If you owned a house with someone or lived as a tenant in their house and they recently died, you might have concerns over what will happen with their outstanding mortgage. Ultimately, it is the mortgage provider’s decision, but this can be influenced by your personal circumstances.
There are around twenty-one organisations that you will need to contact and notify following a loved one’s death. You can notify several governmental organisations at once through the government’s Tell Us Once service.
One of the non-governmental organisations that will need to be notified is your loved one’s mortgage provider. You should contact them by phone or email as soon as possible after the date of death and inform them of your circumstances and how the property was owned: solely by the deceased, by joint tenants, or by tenants in common.
The sooner you begin communicating with the mortgage provider, the sooner they can decide. The period after a loved one’s death is extraordinarily stressful, made worse by the many responsibilities you must undertake. If you can get a head start on these tasks, you will thank yourself in the future.
If this sounds like too much stress for you during an already difficult time, you might consider hiring a probate solicitor or service such as Kwil to take care of these responsibilities for you. With our full estate administration service, we will handle everything from the probate application to the distribution of assets, and we will communicate with mortgage providers on your behalf so that you can rest assured that your loved one’s estate is being handled with care.
If you owned your property as joint tenants with someone who died, the property will automatically be passed on to you. If there is an outstanding mortgage and you can afford to take it on, the mortgage will likely pass on to you as well.
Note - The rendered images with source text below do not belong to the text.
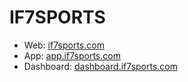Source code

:# IF7SPORTS

- Web: [if7sports.com](https://if7sports.com)
- App: [app.if7sports.com](https://app.if7sports.com)
- Dashboard: [dashboard.if7sports.com](https://dashboards.if7sports.com)
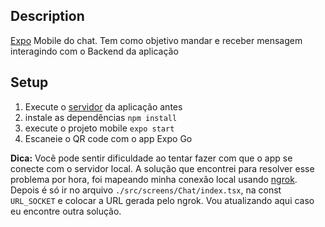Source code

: ## Description

[Expo](https://docs.expo.dev/) Mobile do chat. Tem como objetivo mandar e receber mensagem interagindo com o Backend da aplicação

## Setup
1. Execute o [servidor](https://github.com/vladimiremi/my-care-force-challenge/tree/main/back-end) da aplicação antes
2. instale as dependências `npm install`
3. execute o projeto mobile `expo start`
4. Escaneie o QR code com o app Expo Go


**Dica:**
Você pode sentir dificuldade ao tentar fazer com que o app se conecte com o servidor local. A solução que encontrei para resolver esse problema por hora, foi mapeando minha conexão local usando [ngrok](https://ngrok.com/). Depois é só ir no arquivo `./src/screens/Chat/index.tsx`, na const `URL_SOCKET` e colocar a URL gerada pelo ngrok. Vou atualizando aqui caso eu encontre outra solução.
The same is true if the property was owned solely by the deceased and is due to be inherited by someone who can afford to take the mortgage on.
If the property is due to be transferred to someone who cannot afford to take on the burden of an outstanding mortgage, it is likely that the property will have to be sold and the equity released into the estate.
Ultimately, what happens with the mortgage is down entirely to the mortgage providers, and they can make this decision at their own discretion.